Development

Contributions to ramannoodle - in the form of bug reports, feature suggestions, pull requests, etc. - are always welcome! We are particularly interested in adding new interfaces to first-principles codes as well as developing new polarizability models. This document provides a few development guidelines. Please reach out on Github with any questions or if you want to collaborate :)

Workflow

Ramannoodle is hosted on Github:

https://github.com/wolearyc/ramannoodle

The project uses pre-commit with a range of hooks that help ensure high code quality and consistency. You are strongly encouraged to use it frequently, as all pull requests need to pass CI pre-commit before merge! Pre-commit can be installed with pip

$ pip install pre-commit

and can be run from the repository’s root directory with

$ pre-commit run --all

Ramannoodle includes a test suite that uses the pytest framework.
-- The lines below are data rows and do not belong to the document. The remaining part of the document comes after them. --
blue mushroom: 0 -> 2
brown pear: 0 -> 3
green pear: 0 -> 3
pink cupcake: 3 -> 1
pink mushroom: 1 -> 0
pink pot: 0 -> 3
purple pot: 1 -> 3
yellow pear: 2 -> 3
Pull requests must pass all CI tests in order to be merged. New tests should be developed for any new functionality.

Ramannoodle’s documentation is built with Sphinx. The documentation can be built by running

$ make html

from within the docs directory. The resulting html is available in docs/build/html. After adding new modules, Sphinx source files must be generated with sphinx-apidoc. This can be done by running

$ bash gen_api_sources.sh

from within the docs directory.

Test coverage reports and badges can be generated by running

$ bash gen_test_coverage_badges.sh

from within the docs directory. The coverage report html can be found in reports/coverage

Guidelines

In no particular order, here are some development guidelines:

  • Since mypy is used, type hints are mandatory.

  • Whenever possible, use the EAFP (as opposed to LBYL) principle when raising exceptions.

  • Use numpy-style docstrings.

  • All public-facing functions should raise descriptive TypeError and ValueError exceptions when invalid arguments are provided. These sorts of exceptions should not be documented in the docstring.

  • All array arguments containing floats should be numpy arrays. This should be enforced, when appropriate, through exceptions. Although this is admittedly rather antithetical to Python’s duck typing philosophy, it helps avoid problems that are difficult to debug.

  • Docstring descriptions for array arguments should provide a dimension and shape. Uppercase letters can be used for cases where shape is variable. For example, “4D array with shape (M,N,3) where M is … and N is …”.

  • For all coordinates, vectors, displacements, etc, ramannoodle works in fractional coordinates. Variables and arguments are occasionally in cartesian coordinates; these are distinguished by the “cart_” prefix.

  • Ramannoodle uses a mix of object oriented programming and a more “imperative” style (by which me mean using functions, in a similar manner to C).

  • With IO functions, ramannoodle attempts to strike a balance between simplicity and flexibility. ramannoodle.io.generic provides file readers and writers for a variety of file formats. These generic functions are rather inflexible but are necessary for certain functionality. In most cases, users are strongly encouraged to use modules contained in the code-specific IO packages – for example ramannoodle.io.vasp.poscar or ramannoodle.io.vasp.outcar – to read the write files.